# Supplied information:
------------------------------------------------

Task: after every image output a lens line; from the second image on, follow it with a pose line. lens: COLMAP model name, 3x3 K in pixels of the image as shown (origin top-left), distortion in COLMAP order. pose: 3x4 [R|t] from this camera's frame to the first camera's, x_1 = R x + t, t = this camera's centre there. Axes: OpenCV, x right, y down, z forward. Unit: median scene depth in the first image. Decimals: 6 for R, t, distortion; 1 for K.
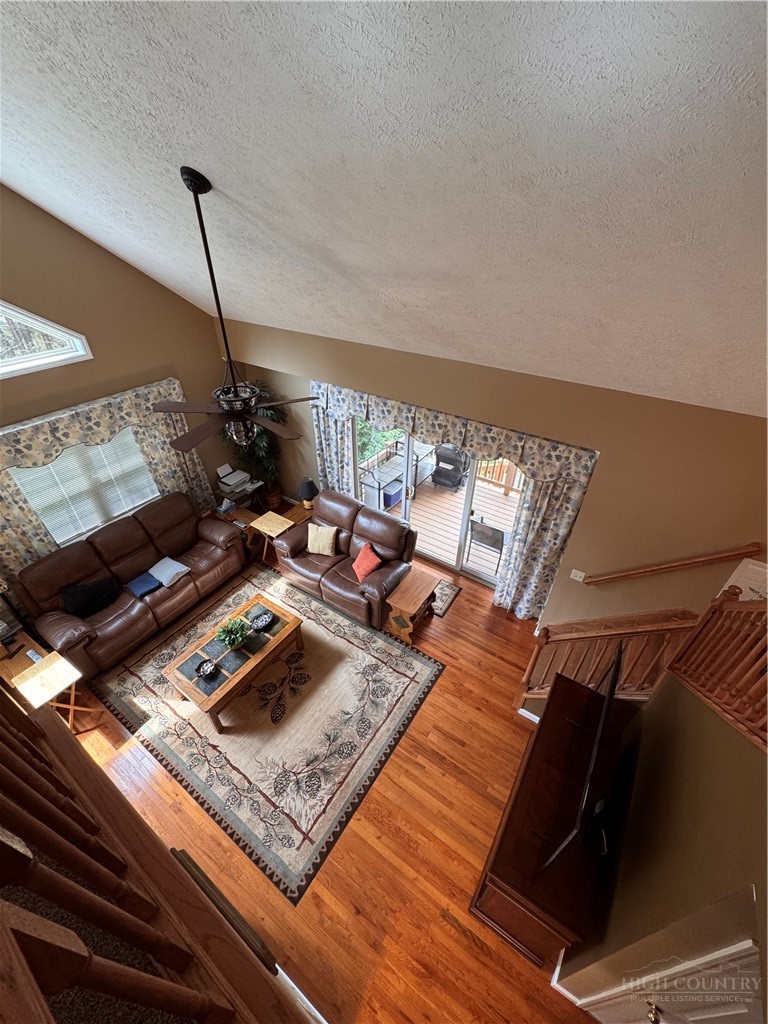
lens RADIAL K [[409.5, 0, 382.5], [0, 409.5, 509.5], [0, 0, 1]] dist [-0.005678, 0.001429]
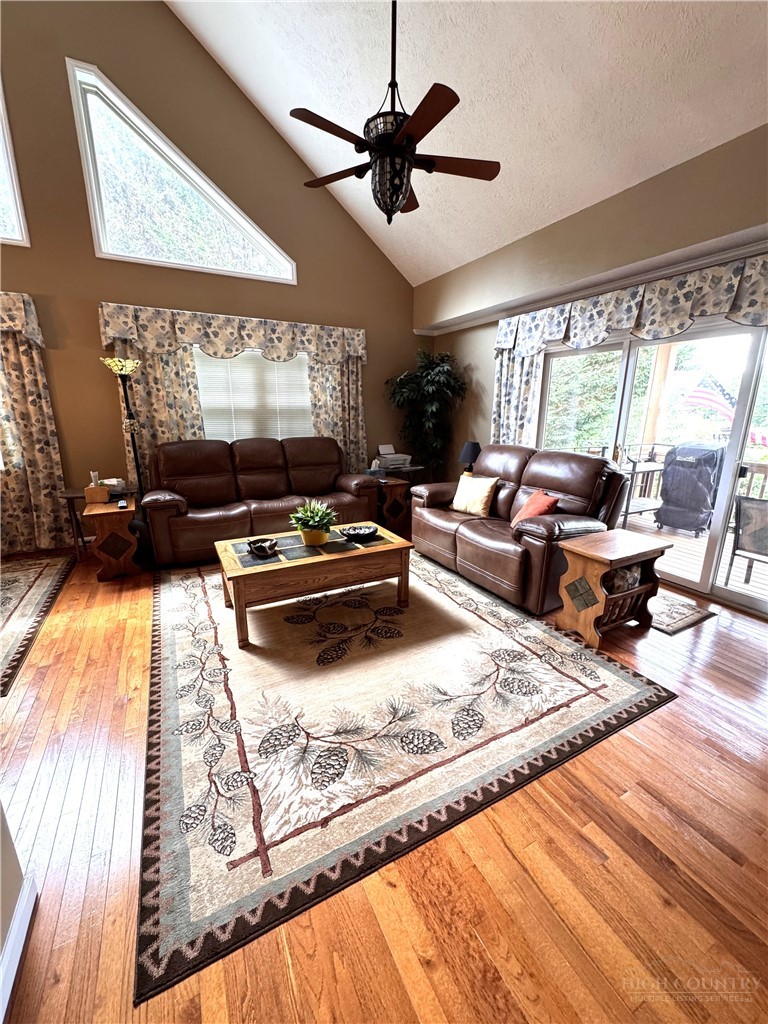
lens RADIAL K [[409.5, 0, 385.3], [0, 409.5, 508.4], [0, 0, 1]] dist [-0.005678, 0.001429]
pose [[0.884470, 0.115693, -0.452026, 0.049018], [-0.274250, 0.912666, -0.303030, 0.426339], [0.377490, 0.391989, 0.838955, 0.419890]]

------------------------------------------------

# Assigned task:
From the first line to the last, please copy the data exactly, with the pictures left out.

# Answer section:
Task: after every image output a lens line; from the second image on, follow it with a pose line. lens: COLMAP model name, 3x3 K in pixels of the image as shown (origin top-left), distortion in COLMAP order. pose: 3x4 [R|t] from this camera's frame to the first camera's, x_1 = R x + t, t = this camera's centre there. Axes: OpenCV, x right, y down, z forward. Unit: median scene depth in the first image. Decimals: 6 for R, t, distortion; 1 for K.
lens RADIAL K [[409.5, 0, 382.5], [0, 409.5, 509.5], [0, 0, 1]] dist [-0.005678, 0.001429]
lens RADIAL K [[409.5, 0, 385.3], [0, 409.5, 508.4], [0, 0, 1]] dist [-0.005678, 0.001429]
pose [[0.884470, 0.115693, -0.452026, 0.049018], [-0.274250, 0.912666, -0.303030, 0.426339], [0.377490, 0.391989, 0.838955, 0.419890]]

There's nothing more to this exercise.